*** Material for this exercise ***

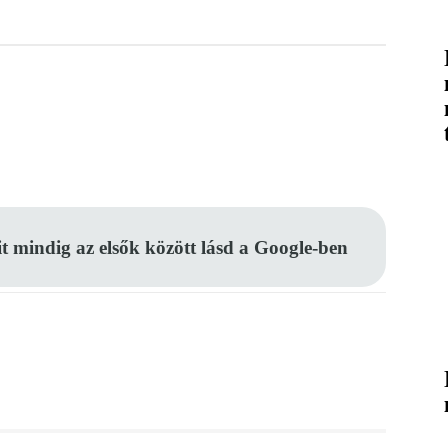
Pinterest
WhatsApp
Email
it mindig az elsők között lásd a Google-ben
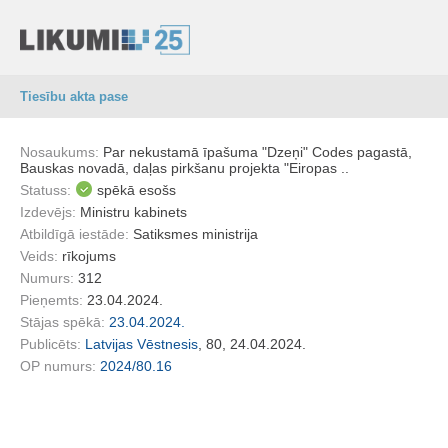
Tiesību akta pase
Nosaukums:
Par nekustamā īpašuma "Dzeņi" Codes pagastā,
Bauskas novadā, daļas pirkšanu projekta "Eiropas ..
Statuss:
spēkā esošs
Izdevējs:
Ministru kabinets
Atbildīgā iestāde:
Satiksmes ministrija
Veids:
rīkojums
Numurs:
312
Pieņemts:
23.04.2024.
Stājas spēkā:
23.04.2024.
Publicēts:
Latvijas Vēstnesis
, 80, 24.04.2024.
OP numurs:
2024/80.16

*** End of Material for this exercise ***

** Exercise instructions **
Reproduce the text of all the records with "Email" changed to "E-mail" and everything else left as it is. Omit the pictures.

** Result **
Pinterest
WhatsApp
E-mail
it mindig az elsők között lásd a Google-ben
Tiesību akta pase
Nosaukums:
Par nekustamā īpašuma "Dzeņi" Codes pagastā,
Bauskas novadā, daļas pirkšanu projekta "Eiropas ..
Statuss:
spēkā esošs
Izdevējs:
Ministru kabinets
Atbildīgā iestāde:
Satiksmes ministrija
Veids:
rīkojums
Numurs:
312
Pieņemts:
23.04.2024.
Stājas spēkā:
23.04.2024.
Publicēts:
Latvijas Vēstnesis
, 80, 24.04.2024.
OP numurs:
2024/80.16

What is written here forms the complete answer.